The end of Parks and Recreaction has been a boon for the movies and popular culture. Co-stars Amy Poehler, Chris Pratt and Aziz Ansari have gone on to rule Hollywood, and or present Saturday Night Live, in addition to writing books. Now it’s Offerman’s turn to blossom away from Pawnee, the fictional town the sitcom called home.
In The Founder he plays Dick McDonald, one of the brothers who developed the fast food chain McDonald’s, but were duped out of their ability to exploit the brand by fast talking businessman Ron Kroc, played by a dastardly Michael Keaton.
It’s the story of the victory of capitalism over idealism where quality is the first victim in the fight for profits.
The movie’s moral is one that the 46-year-old actor can sign up to. Doing right by others was a lesson that was installed in Offerman by his parents in Illinois. “To me that’s what my vision of America is all about. I was brought up that way, if you work hard and think of others in your work then the worst that can happen is that you end up well fed surrounded by loving family and friends.”, he says.

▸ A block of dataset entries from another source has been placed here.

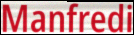
Manfredi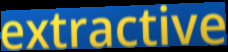
extractiveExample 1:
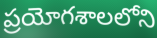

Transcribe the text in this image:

ప్రయోగశాలలోని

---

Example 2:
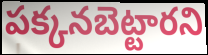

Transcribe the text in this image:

పక్కనబెట్టారని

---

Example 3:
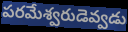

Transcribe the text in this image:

పరమేశ్వరుడెవ్వడు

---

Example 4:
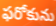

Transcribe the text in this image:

ఫరోకును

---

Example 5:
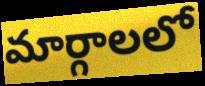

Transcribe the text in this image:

మార్గాలలో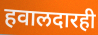
हवालदारहीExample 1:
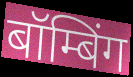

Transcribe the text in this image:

बॉम्बिंग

And Offerman is clearly a man who doesn’t shy away from hard work. Rather than being content with a career delighting audiences in front of the camera, he also owns Offerman Woodshop in East Los Angeles, a small collective of woodworkers who focus on hand-crafted, traditional joinery & sustainable slab rescue. Then there are the three books he has written and he also plays guitar. Such is his mastery of trades he can probably tickle himself.
The parallels between the story of McDonald’s and a perceived disquiet in America, which for some is signalled by the election of President Trump, is not lost on Offerman, who says, “I think that this movie about Ray Kroc is timely because it points to the national malaise we are seeing. What is the result when you create a food business that is all flash and no substance? Yes you become very financially successful but you have no soul. How good can the karma be for a restaurant company that is not interested in serving healthy food to its customers?”

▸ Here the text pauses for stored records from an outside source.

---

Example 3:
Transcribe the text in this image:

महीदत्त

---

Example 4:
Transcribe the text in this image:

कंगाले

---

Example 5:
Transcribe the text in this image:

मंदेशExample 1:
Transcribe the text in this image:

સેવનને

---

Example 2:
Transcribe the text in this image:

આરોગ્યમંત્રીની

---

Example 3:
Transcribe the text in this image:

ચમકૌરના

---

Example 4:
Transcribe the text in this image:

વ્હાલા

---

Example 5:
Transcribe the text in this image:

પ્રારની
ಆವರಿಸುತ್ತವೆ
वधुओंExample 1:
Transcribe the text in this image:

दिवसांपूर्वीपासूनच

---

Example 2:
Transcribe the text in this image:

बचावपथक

He uses his own experience to back up his belief that taking the short money only leads to bad tidings. “I’ve had the unique good fortune to have come from a very frugal low-income family in Illinois and achieved a certain amount of success and I was able to see, by comparing the two lifestyles, that I preferred the lifestyle in which honest hard work was required. I have learned the lesson that easy street is something we are being sold by the corporations to try and get us hamsters to run harder on the wheel so that we will buy more products and go along with dubious choices for Attorney General.”

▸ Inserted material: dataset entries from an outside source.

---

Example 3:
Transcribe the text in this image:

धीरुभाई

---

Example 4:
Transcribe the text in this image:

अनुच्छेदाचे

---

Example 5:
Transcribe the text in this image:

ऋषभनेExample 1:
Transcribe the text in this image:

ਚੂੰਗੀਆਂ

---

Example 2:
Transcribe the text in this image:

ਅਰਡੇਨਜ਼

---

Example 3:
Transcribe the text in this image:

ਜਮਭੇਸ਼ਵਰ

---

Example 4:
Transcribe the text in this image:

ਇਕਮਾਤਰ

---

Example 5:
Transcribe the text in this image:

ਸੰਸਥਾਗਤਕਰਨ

He is worried that humans are turning into fat lazy lemmings: “I’m really disturbed by that great Pixar movie, WALL•E, where adults are depicted as these fat grub-like babies floating around on robot ships speaking into screens, never seeing their surroundings. What is disturbing to me is that so many McDonald’s eaters or Trump voters are happy, they almost insist on being fed the shiny lie so that they won’t have to do the work of discovering what is the substance of the meal that they are shovelling into their maws.”